Ferrets are fine pets in the right home True, for dogs and cats too – some people may be too busy for dogs, or disdain scooping litter boxes….not every type of pet is for every home. Ferrets have been domesticated for over 2,000 years, and clearly acceptable pets.
In 1933, all mustelids were banned from California – and ferrets are members of that class of animals, which includes wolverine, badger, martin, skunk, mink, and weasel species. It’s unknown why State officials took this action but back then – but they weren’t thinking pet ferrets.
In the 1980’s, when ferret began to catch on as pets in the U.S., they did so big time in California. Don’t know why, maybe just because Californians like trends.
Instead of rescinding the antiquated law, or making domestic ferrets exceptions to the ban on mestelids, state officials decided to enforce the ban.
Due to a lack of staffing in animal control and also because most everyone agrees the law is “stupid,” it’s rarely enforced. Still, though, ferrets are sometimes confiscated.
Can you imagine your house burning down….firefighters valiantly rescue the pet ferrets. Minutes later, the police confiscated the little guys. It’s obviously ridiculous.
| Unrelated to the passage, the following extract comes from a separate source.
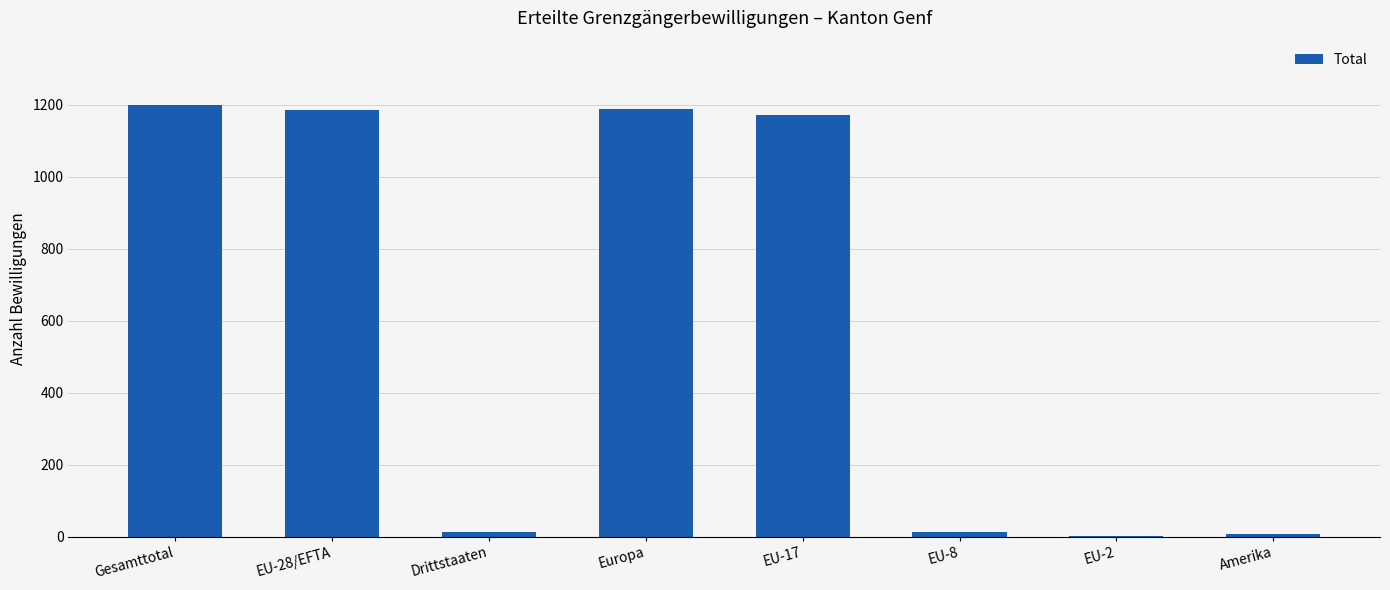

The value at EU-17 is 2008. True or false?

False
So why ban the ferrets? I don’t really know. The public officials are either too lazy to suggest domestic ferrets ought to be exceptions to the mustelid ban, and write that into law. The few public officials that have bothered responding suggest they really believe that if they escape outdoors the ferrets will reproduce (hard to do since nearly 100 percent of pet ferrets are spay/neutered) and develop problematic colonies like feral cats. Truth is that ferrets are less able to adjust to life outdoors as many cats can, and the ferrets that get out typically starve (if they’re not hit by a car), and they’re certainly not reproducing.